How to Update Macros¶
- Open the Pihole DNS app for Splunk.
-
Navigate to Settings > Advanced Search > Search macros.
Not seeing any results
If no results are found, be sure that the "App" context is set to the Pihole DNS app, owner is set to "Any", and choose "Created in the App" from the remaining drop-down.
-
Update the search macros as necessary.
Update Index Macros¶
Update the index specific macros to the indexes being used for the Pi-hole data. Updating these to the correct values will increase performance of searches.
| Macro | Default | Description | Example Value |
|---|---|---|---|
| pihole_index | index=* | Update to the specific index being used for the "pihole" sourcetype. | index=dns |
| pihole_dhcp_index | `pihole_index` | Update to the specific index being used for the "pihole:dhcp" sourcetype, if different from the main pihole index. | index=dhcp |
| pihole_blocklist_index | `pihole_index` | Update to the index set in the scripted input from the Pihole DNS Add-on. | index=dns_system |
| pihole_system_index | `pihole_index` | Update to the specific index being used for the "pihole:system" sourcetype created from the system summary events modular input. see Pihole Add-on: Modular Inputs. | index=dns_system |
| pihole_filter_index | `pihole_index` | Update to the specific index being used for the pihole:filters sourcetype created from the filters modular input. see Pihole Add-on: Modular Inputs. | index=dns_system |
Update Search Related Macros¶
Update this search macro only if you are using DMA. see Configure Data Model Acceleration for more information.
Warning
Updating this macro to "true" without first enabling data model acceleration will cause the searches in dashboards to fail or have no results.
| Macro | Default | Description | Example Value |
|---|---|---|---|
| pihole_summariesonly | summariesonly=false | Defaults to not using summarized data from the CIM. Set to "true" if using data model acceleration. | summariesonly=true |
Update Lookup Macros¶
Update the following search macros if you are utilizing a custom lookup for hostname enrichment. If you are using the default lookup included in this app, do not modify the following. see Configure Enrichment for more information.

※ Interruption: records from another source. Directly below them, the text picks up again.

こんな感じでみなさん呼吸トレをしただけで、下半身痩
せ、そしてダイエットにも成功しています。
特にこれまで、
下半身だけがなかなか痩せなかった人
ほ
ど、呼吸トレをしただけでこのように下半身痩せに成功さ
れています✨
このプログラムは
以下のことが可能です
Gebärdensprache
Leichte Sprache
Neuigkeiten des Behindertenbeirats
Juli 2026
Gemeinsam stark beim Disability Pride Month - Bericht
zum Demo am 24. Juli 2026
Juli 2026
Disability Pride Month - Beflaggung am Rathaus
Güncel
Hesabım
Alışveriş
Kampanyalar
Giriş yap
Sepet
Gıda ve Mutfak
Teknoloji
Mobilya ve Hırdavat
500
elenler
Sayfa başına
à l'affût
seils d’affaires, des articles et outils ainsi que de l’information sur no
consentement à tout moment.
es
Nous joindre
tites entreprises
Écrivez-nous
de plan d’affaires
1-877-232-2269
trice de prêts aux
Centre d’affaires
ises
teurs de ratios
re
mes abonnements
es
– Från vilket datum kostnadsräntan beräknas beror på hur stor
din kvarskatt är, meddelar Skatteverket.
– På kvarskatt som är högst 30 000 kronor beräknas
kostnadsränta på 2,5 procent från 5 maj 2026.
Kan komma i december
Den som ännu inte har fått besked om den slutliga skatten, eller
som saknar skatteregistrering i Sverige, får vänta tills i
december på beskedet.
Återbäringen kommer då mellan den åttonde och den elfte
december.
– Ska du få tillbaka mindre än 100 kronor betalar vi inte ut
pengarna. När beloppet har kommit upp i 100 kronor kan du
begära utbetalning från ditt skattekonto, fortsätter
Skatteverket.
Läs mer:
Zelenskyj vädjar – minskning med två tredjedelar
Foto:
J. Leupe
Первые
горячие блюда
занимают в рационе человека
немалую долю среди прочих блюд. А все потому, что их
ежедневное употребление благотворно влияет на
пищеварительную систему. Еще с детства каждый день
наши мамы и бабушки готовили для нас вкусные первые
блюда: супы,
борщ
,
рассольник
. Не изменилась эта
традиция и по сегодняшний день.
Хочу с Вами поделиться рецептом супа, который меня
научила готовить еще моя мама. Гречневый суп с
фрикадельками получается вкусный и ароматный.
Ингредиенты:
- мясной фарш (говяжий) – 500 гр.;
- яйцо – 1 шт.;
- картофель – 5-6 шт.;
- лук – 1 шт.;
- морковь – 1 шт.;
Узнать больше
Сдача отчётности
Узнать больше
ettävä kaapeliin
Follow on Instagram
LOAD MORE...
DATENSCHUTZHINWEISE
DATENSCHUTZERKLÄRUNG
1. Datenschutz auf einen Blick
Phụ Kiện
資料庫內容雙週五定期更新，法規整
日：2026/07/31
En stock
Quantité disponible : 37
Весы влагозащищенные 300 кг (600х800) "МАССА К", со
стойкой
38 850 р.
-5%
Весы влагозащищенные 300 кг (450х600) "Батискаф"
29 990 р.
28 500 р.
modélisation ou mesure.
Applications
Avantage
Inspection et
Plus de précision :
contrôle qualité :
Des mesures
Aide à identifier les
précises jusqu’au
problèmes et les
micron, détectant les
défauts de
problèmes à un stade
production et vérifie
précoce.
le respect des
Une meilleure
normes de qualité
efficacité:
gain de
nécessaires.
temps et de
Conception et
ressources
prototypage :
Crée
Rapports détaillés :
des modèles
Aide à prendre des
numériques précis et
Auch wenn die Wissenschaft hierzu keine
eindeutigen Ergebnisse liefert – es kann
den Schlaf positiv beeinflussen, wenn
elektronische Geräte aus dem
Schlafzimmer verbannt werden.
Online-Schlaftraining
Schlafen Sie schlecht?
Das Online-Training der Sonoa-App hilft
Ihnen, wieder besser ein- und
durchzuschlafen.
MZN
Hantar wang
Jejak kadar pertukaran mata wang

| Macro | Default | Description | Example Value |
|---|---|---|---|
| pihole_host_lookup_name | pihole_dhcp_lease_lookup | Update to the name of the CSV file you are using. | my_pihole_lookup.csv |
| pihole_lookup_field_ip | dest_ip | Update only if you are not using the default field for IPs. | client_ip |
| pihole_lookup_field_hostname | dest_nt_host | Update only if you are not using the default field for hostnames | client_name |
| pihole_lookup_field_mac | dest_mac | Update only if you are not using the default field for mac addresses. | client_mac |
Troubleshooting¶
After saving the search macros, navigate back to the Pihole DNS app and you should now see the "Hostname" field being populated. If not, see Troubleshooting Enrichment.